But I would not have said I hated myself or pushed people away or refused to accept care or believed that I didn’t deserve good things in my life. I thought I was trying so very hard and was becoming so awesome and nobody could see it and that was why I cried.
Yeah, right. On a fundamental level, I did not believe I deserved good things or the people around me, no matter how hard I worked to be awesome.
I got into mindfulness and out of a bad relationship and out of a bad job and just managed to get healthy enough to be able to accept the love that my once and future husband offers me. This, despite a rampant case of imposter syndrome, occasional panic attacks and the periodic days of being utterly unable to cope.
The thing that makes it work for him, in addition to how doing all that to become awesome did make me awesome, or at least awe-something, was that I had learned to tell when it was a Real Thing and when it was brain weasels fucking with me. Almost magically, learning about the brain weasels made them less severe because I stopped believing them as much, I stopped giving them privileged positions in my head.
In a moment of panic and hysteria, I can be all ACK I AM PANICKING and make it worse, or I can notice that huh, I am panicking, but it usually passes in half an hour and will go easier if I eat a cookie. I may not be able to eat the cookie, because of the hysteria, but the very same panic attack that would have wiped out a whole day four years ago is now a half hour long annoying cookie defienciency. Not easy, but effective for me.

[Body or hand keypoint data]
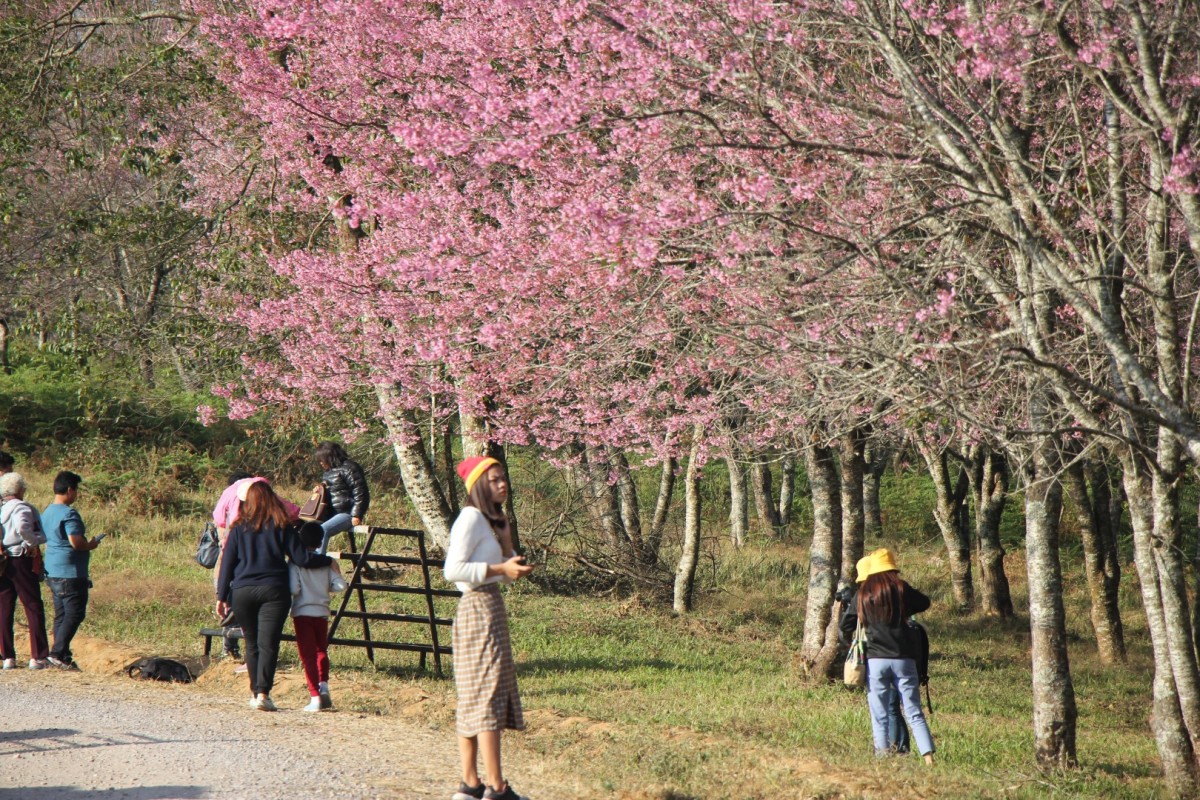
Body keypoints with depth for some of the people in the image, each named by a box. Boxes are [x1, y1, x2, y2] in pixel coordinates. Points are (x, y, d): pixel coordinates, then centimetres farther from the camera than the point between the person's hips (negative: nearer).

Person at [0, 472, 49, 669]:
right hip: (21, 562, -6)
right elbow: (22, 528, -29)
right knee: (33, 607, 1)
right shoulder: (22, 508, -10)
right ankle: (38, 656, -3)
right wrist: (32, 543, -14)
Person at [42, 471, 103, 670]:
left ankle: (62, 658, 11)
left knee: (61, 615, 11)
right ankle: (58, 653, -12)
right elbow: (76, 542, -24)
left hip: (52, 572, 9)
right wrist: (91, 545, -4)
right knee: (74, 614, -6)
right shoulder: (69, 514, -16)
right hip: (70, 573, -9)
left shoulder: (47, 513, 14)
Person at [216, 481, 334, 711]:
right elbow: (301, 558, -2)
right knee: (268, 644, -5)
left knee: (252, 644, 14)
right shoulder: (282, 527, 1)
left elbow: (227, 564, 5)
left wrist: (221, 597, 9)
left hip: (242, 592, 2)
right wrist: (328, 561, 13)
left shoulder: (239, 528, 5)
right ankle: (263, 693, -17)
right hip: (273, 591, -2)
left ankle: (255, 692, 18)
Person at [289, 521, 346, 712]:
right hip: (322, 612, 3)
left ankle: (315, 697, -7)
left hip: (302, 613, -3)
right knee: (321, 651, 22)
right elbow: (340, 586, -3)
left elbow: (294, 589, -17)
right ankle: (324, 685, 2)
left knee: (308, 655, 0)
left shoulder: (295, 563, -8)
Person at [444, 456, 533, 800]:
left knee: (473, 696, 9)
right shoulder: (471, 518, -13)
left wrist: (513, 568, 1)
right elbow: (453, 570, -20)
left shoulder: (494, 520, 16)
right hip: (478, 607, -10)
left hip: (491, 605, 10)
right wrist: (500, 569, -21)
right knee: (488, 693, -10)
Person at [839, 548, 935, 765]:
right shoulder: (901, 588, 0)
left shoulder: (864, 594, 3)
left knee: (879, 716, 5)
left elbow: (844, 626, 7)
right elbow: (924, 602, 17)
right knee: (914, 713, 1)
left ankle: (883, 754, -1)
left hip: (875, 659, 0)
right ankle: (928, 757, -9)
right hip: (903, 658, 0)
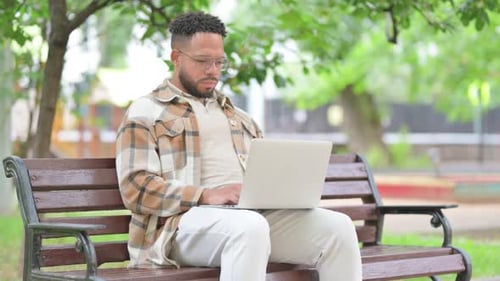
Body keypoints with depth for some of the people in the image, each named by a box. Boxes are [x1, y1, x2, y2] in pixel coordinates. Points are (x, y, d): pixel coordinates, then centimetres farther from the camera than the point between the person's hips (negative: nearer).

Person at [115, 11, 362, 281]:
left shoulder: (237, 115, 30)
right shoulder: (145, 113, 8)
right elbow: (136, 188, -5)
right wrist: (206, 196, -18)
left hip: (255, 214, 6)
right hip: (186, 219, -6)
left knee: (338, 226, -18)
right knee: (249, 228, -40)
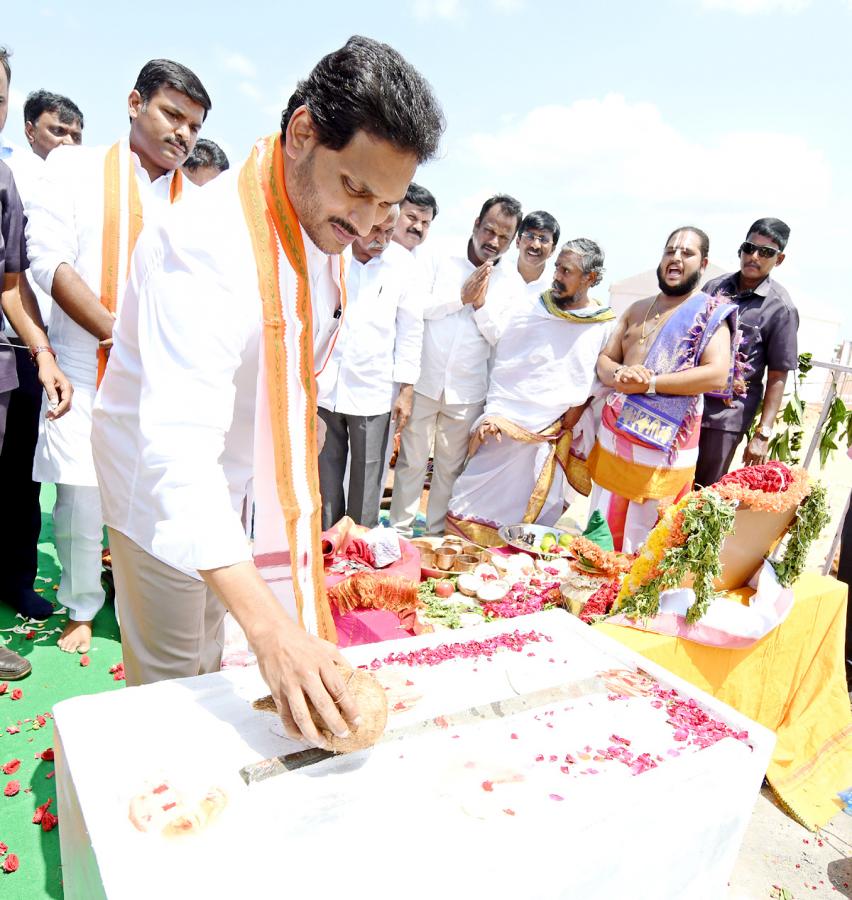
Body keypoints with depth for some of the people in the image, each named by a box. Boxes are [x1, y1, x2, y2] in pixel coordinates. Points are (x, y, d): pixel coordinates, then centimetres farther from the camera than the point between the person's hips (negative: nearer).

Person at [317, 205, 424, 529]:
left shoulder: (402, 263, 1)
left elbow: (410, 329, 6)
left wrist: (406, 389, 3)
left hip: (373, 392, 0)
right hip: (322, 387, 0)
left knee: (367, 484, 4)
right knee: (324, 480, 7)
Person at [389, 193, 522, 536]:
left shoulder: (511, 283, 5)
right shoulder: (444, 262, 3)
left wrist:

### ACTION ITEM A
In the passage about brain weasels, how long does a panic attack now usually last for the writer?
### ACTION ITEM B
Decide whether each statement agrees with the passage about brain weasels, answering yes or no and quoting the deciding words: (i) The writer left a bad job. (ii) Learning about the brain weasels made them more severe. (iii) The writer can always eat a cookie during a panic attack.
### ACTION ITEM C
Extend the passage about brain weasels beyond its final sentence, keeping its voice.

### TASK ANSWER A
About half an hour.

### TASK ANSWER B
(i) Yes: "out of a bad job"
(ii) No: "learning about the brain weasels made them less severe"
(iii) No: "I may not be able to eat the cookie, because of the hysteria"

### TASK ANSWER C
I think the problem with trying to love when we don’t love ourselves is that deep down, we reject the thing that we are most desperate for. We seek out that love like water in the desert and refuse to accept it when it’s offered. Something must be wrong if it is offered to us, after all. But most people in healthy relationships need to have their love accepted. If we are too unworthy to accept it, well, people start to feel rejected and unloved, even as we feel like we are pouring ourselves out to love them.
Also when we hate ourselves we are shit for setting and maintaining boundaries but that is more a problem about wrong relationships, not breaking the right one, I think.
Anyway, no matter who does or doesn’t love you, life is more pleasant when you do not hate yourself, so I hope you can get there.
Be well, and maybe have a cookie.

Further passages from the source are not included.